By Marcus Gilmer in News on Jul 22, 2010 2:00PM

We were prepared for a three-ring circus, a trial of corruption of epic proportions that could have lasted throughout the summer and into the fall, as many as three to four months. What we got instead was a case that lasted about six weeks but at least it provided all the theatrics, twists, and turns we were expecting. (Hell, a reporter from the Wall Street Journal was so hell-bent on getting in his questions he managed to get himself arrested.) The defense's case lasted all of two days, with only Robert and Julie Blagojevich testifying and that was on Robert's behalf. As we all know now, former governor Rod chose not to testify on his own behalf and his defense decided to rest without calling a single witness, apparently content that the prosecution hasn't proven any wrong-doing by Rod beyond a reasonable doubt. If there's one thing Blago loves to do, it's talk and that's what he did outside the courthouse yesterday, explaining:

“The government proved I never took a corrupt dollar. I never took a corrupt dime, not a corrupt nickel, not a corrupt penny,” the former governor said over a cacophony of snapping cameras.

"The government played some of the tapes. In the tapes the government played, they didn’t prove . . . I did [anything] illegal. In fact, they proved I sought the advice of my lawyers and my advisors,” he continued. “They proved I was on the phone talking with them, brainstorming about ideas. Yes, they proved some of the ideas were stupid. But they also proved some of the ideas were good.”
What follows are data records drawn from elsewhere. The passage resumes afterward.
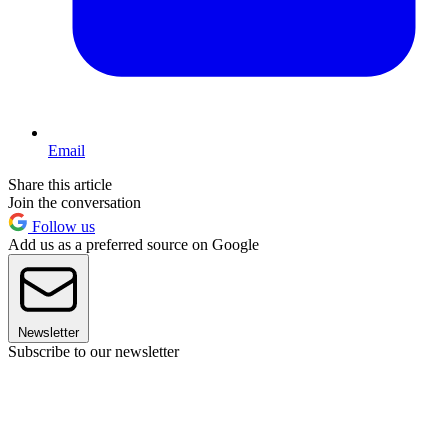
Email
Share this article
Join the conversation
Follow us
Add us as a preferred source on Google
Newsletter
Subscribe to our newsletter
"The government in their case proved my innocence.’’

Of course, unsurprisingly, sources told the Tribune that it was concern over Blago's babbling nature and the trouble it could cause him on the stand under cross-examination that gave the defense cold feet about letting their well-coifed client take the stand in his own defense.

So what happens next? For starters, the attorneys will return to court where they'll argue over discuss exactly which charges will be sent to the jury. The defense is hoping to have, among other things, the conspiracy charge tossed. And in one of the stranger moments - if that's still possible - Judge Zagel compared Tony Rezko's payment for nothing to Patti Blagojevich to those madames of yore, the Everleigh sisters (brilliantly captured in Karen Abbott's Sin in the Second City) comparing it as a bribe similar to what the Everleighs often paid. There will be another brief attorney-only hearing this morning at which these matters are cleared up. And then it's a weekend of prep for closing arguments. The jury has been instructed to return on Monday morning when closing arguments will begin at 9:30 a.m. After that, the fate of our ex-governor and his brother will be in the hands of the jury. Given the complexity of some of the charges, we don't expect a quick turn-around to the verdict, but we'll be waiting impatiently for this all to end just the same.